Study text>
When probable cause to search is supported by information provided by a confidential informant, the Seventh Circuit recently reiterated that courts look to several factors to assess the finding of probable cause:
(1) the degree to which the informant has acquired knowledge of the events through firsthand observation, (2) the amount of detail provided, (3) the extent to which the police have corroborated the informant's statements, and (4) the interval between the date of the events and the police officer's application for the search warrant.Sutton, 742 F.3d at 773 (citing United States v. Searcy, 664 F.3d 1119, 1122 (7th Cir. 2011)). Moreover, it is significant if the confidential informant appears in person before the issuing judge and provides his or her own sworn affidavit because such an appearance affords the issuing judge "a greater opportunity to assess credibility." Sutton, 742 F.3d at 773 (citing Sims, 551 F.3d at 640). Viewing these factors, the record contains substantial evidence to support Judge Ramos' finding of probable cause to search the basement apartment at 904 N. Kedvale and her issuance of the search warrant.
First, the CI was in the basement apartment at of 904 N. Kedvale and personally observed Defendant who resides there. (R. 39-1, Ex. B.) Defendant "retrieved a blue and gray steel, 'baby' 40 caliber semi-automatic handgun and a blue steel 40 caliber semi-automatic handgun" from inside the pockets of certain men's clothing inside the apartment. (Id.) He did this on May 23, 2013. (R. 38, Ex. B.) Defendant held both of the handguns in his hands and stated to the CI, "I am ready for any of those niggas who try and take what [is] mine." (R. 39-1, Ex. B.) The CI saw that both handguns had ammunition magazines. (Id.) Based on CI's prior experience with handguns, he represented that the guns were real. (Id.) The CI then observed Defendant place the handguns back in clothing that was hanging on the clothing rack in the basement apartment. (Id.) The CI personally saw and heard this evidence.
In addition, the sworn Complaint provides details regarding the apartment, Defendant, Defendant's age and physical description, and Defendant's gang affiliation with the Four Corner Hustle street gang. The sworn Complaint provides details regarding the firearms, the location of the firearms, and the ammunition magazines.

Activities>
a: In one to three sentences, explain why the excerpt on probable cause treats it as significant when a confidential informant appears in person before the issuing judge and gives a sworn affidavit.
b: Write out the part of the excerpt on probable cause that runs from "First, the CI" to "heard this evidence.".
None of the lines are needed for this work.

Records supplied>
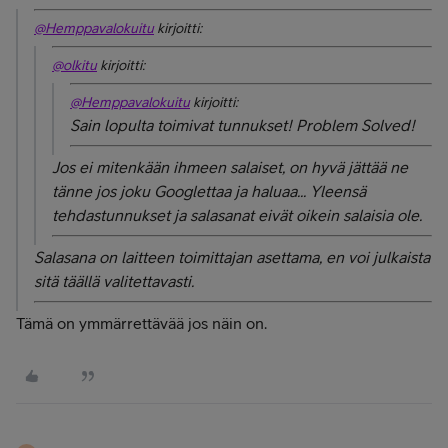
@Hemppavalokuitu
kirjoitti:
@olkitu
kirjoitti:
@Hemppavalokuitu
kirjoitti:
Sain lopulta toimivat tunnukset! Problem Solved!
Jos ei mitenkään ihmeen salaiset, on hyvä jättää ne
tänne jos joku Googlettaa ja haluaa... Yleensä
tehdastunnukset ja salasanat eivät oikein salaisia ole.
Salasana on laitteen toimittajan asettama, en voi julkaista
sitä täällä valitettavasti.
Tämä on ymmärrettävää jos näin on.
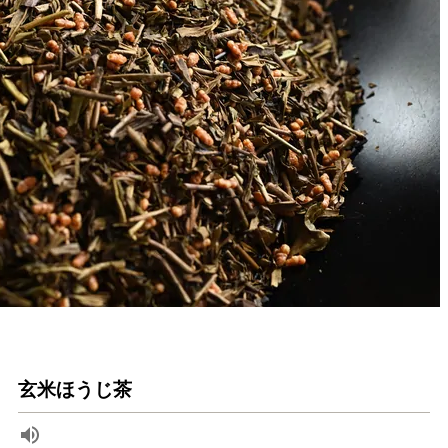
玄米ほうじ茶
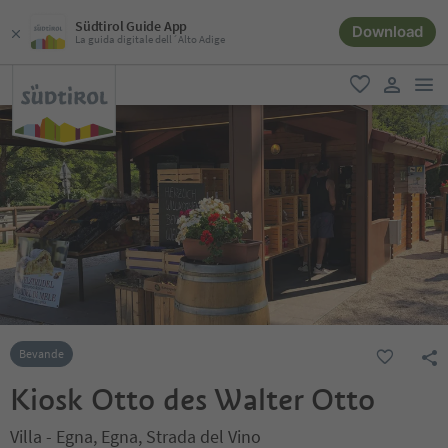
Südtirol Guide App
Download
La guida digitale dell´Alto Adige
men
favoriti
user lin
Bevande
Kiosk Otto des Walter Otto
Villa - Egna, Egna, Strada del Vino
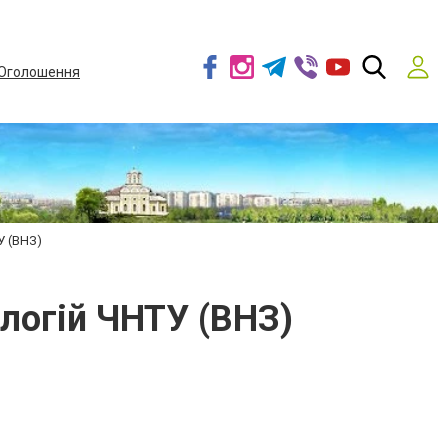
Оголошення
У (ВНЗ)
логій ЧНТУ (ВНЗ)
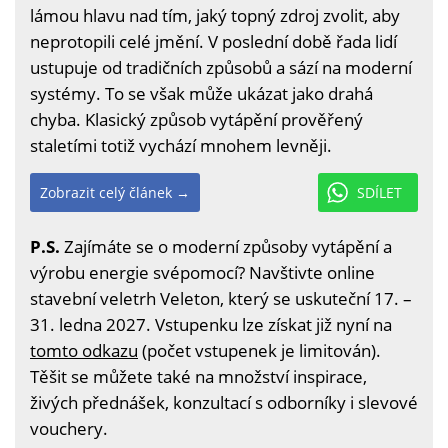
lámou hlavu nad tím, jaký topný zdroj zvolit, aby
neprotopili celé jmění. V poslední době řada lidí
ustupuje od tradičních způsobů a sází na moderní
systémy. To se však může ukázat jako drahá
chyba. Klasický způsob vytápění prověřený
staletími totiž vychází mnohem levněji.
Zobrazit celý článek →
SDÍLET
P.S.
Zajímáte se o moderní způsoby vytápění a
výrobu energie svépomocí? Navštivte online
stavební veletrh Veleton, který se uskuteční 17. –
31. ledna 2027. Vstupenku lze získat již nyní na
tomto odkazu
(počet vstupenek je limitován).
Těšit se můžete také na množství inspirace,
živých přednášek, konzultací s odborníky i slevové
vouchery.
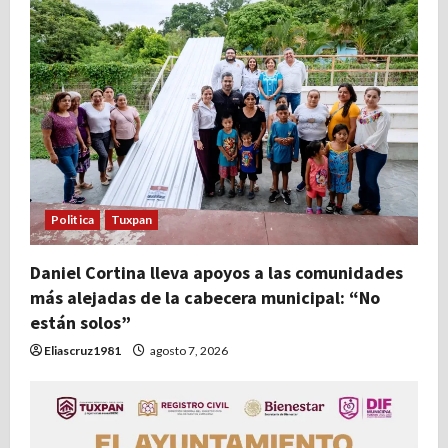
Politica
Tuxpan
Daniel Cortina lleva apoyos a las comunidades
más alejadas de la cabecera municipal: “No
están solos”
Eliascruz1981
agosto 7, 2026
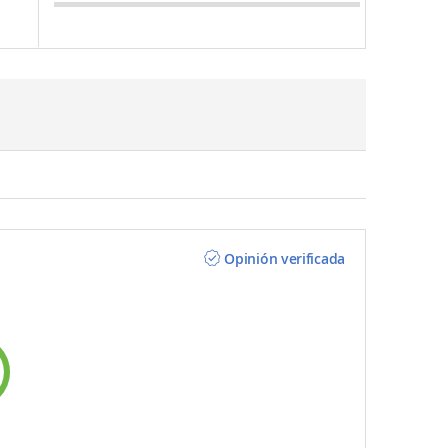
Opinión verificada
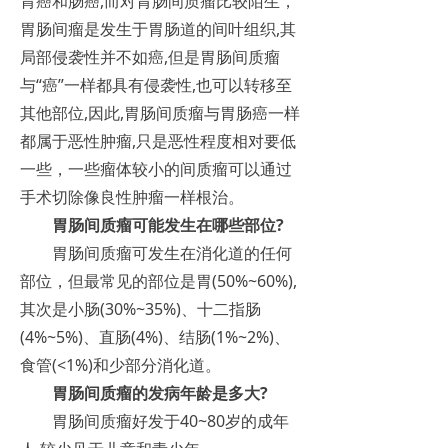
胃癌和肠癌,而对胃肠间质瘤比较陌生，
胃肠间瘤是发生于胃肠道的间叶组织,其
局部侵袭性并不如癌,但是胃肠间质瘤
与“癌”一样都具有侵袭性,也可以转移至
其他部位,因此,胃肠间质瘤与胃肠癌一样
都属于恶性肿瘤,只是恶性程度相对要低
一些，一些瘤体较小的间质瘤可以通过
手术切除像良性肿瘤一样根治。
胃肠间质瘤可能发生在哪些部位?
胃肠间质瘤可发生在消化道的任何
部位，但最常见的部位是胃(50%~60%),
其次是小肠(30%~35%)、十二指肠
(4%~5%)、直肠(4%)、结肠(1%~2%)、
食管(<1%)和少部分消化道。
胃肠间质瘤的发病年龄是多大?
胃肠间质瘤好发于40~80岁的成年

Answers for the tasks>
a: Such an appearance gives the issuing judge a greater opportunity to assess the informant's credibility. That is why the excerpt treats it as significant.

b:
First, the CI was in the basement apartment at of 904 N. Kedvale and personally observed Defendant who resides there. (R. 39-1, Ex. B.) Defendant "retrieved a blue and gray steel, 'baby' 40 caliber semi-automatic handgun and a blue steel 40 caliber semi-automatic handgun" from inside the pockets of certain men's clothing inside the apartment. (Id.) He did this on May 23, 2013. (R. 38, Ex. B.) Defendant held both of the handguns in his hands and stated to the CI, "I am ready for any of those niggas who try and take what [is] mine." (R. 39-1, Ex. B.) The CI saw that both handguns had ammunition magazines. (Id.) Based on CI's prior experience with handguns, he represented that the guns were real. (Id.) The CI then observed Defendant place the handguns back in clothing that was hanging on the clothing rack in the basement apartment. (Id.) The CI personally saw and heard this evidence.